Tent Pegging and Teflon!

Polo Chef for Hire Edinburgh

I’ve had several horses over the years and I love riding. The photo shows me in India at a intensive horse riding training camp. One of the optional skills they teach is tent pegging. It is not for everyone or for the faint hearted.

For starters these horses are trained to go hard and fast from the get-go. So I am travelling pretty fast in this shot and I am carrying a lance and holding the reigns with the other. The aim of the exercise is to pick up some wooden chocks – tent pegs – with the lance. The tent pegs are poking out of the dirt.

First you have to get the lance in the hole and then you have to lift it out of the ground. The time frame is a nano-second.

If you manage to get the tent peg the lance must NOT come upwards but cycle under and backwards behind you, otherwise you risk ripping your arm from its socket and serious injury.

I was VERY lucky because I got the peg! And I managed to rotate the lance backwards.

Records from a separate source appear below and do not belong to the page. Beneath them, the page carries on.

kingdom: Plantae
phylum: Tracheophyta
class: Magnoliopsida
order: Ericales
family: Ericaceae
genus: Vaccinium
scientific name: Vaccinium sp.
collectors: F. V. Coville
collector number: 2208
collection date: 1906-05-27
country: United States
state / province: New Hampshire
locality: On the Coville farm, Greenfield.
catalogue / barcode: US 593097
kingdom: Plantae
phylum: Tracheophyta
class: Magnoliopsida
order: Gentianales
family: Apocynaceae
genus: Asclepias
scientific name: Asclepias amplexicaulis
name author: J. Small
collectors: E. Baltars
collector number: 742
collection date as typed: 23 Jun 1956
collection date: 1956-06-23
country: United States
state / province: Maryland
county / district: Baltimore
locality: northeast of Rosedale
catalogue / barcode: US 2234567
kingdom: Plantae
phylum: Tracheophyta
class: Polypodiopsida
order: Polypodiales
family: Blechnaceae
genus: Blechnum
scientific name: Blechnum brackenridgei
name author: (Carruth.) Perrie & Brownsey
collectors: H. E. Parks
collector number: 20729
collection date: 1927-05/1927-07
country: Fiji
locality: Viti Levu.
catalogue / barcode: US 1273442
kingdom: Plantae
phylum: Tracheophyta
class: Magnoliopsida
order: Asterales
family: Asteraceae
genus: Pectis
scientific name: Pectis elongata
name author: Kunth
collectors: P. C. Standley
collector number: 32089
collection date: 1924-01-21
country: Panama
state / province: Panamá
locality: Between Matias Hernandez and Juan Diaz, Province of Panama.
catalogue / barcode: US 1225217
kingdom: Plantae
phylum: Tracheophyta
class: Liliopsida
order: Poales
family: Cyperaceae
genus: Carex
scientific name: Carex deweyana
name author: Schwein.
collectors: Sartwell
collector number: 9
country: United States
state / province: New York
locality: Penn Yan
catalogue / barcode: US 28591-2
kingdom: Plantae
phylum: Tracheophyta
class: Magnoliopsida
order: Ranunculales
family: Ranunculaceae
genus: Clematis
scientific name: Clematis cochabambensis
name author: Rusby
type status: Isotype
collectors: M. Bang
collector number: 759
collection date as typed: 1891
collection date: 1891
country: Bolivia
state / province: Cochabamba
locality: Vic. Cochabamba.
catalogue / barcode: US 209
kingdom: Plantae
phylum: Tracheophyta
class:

I cannot describe the thrill. I swear the horse was as delighted as I was because it pranced a prance afterwards. I cannot describe how bonded I felt with this magnificent animal. Look at how relaxed and centered this beast is at 60kms!

It might seem frivolous but this is not a frivolous activity. It is exhilarating and exhausting all in a heartbeat.

I think this is the thrill that a lot of chefs miss. I was lucky because when I did my apprenticeship I trained under European chefs and they were hard taskmasters. They were exacting and high pressure mentors. We worked flat-strap in a busy kitchen! And I was drilled and drilled and drilled and pushed and tested.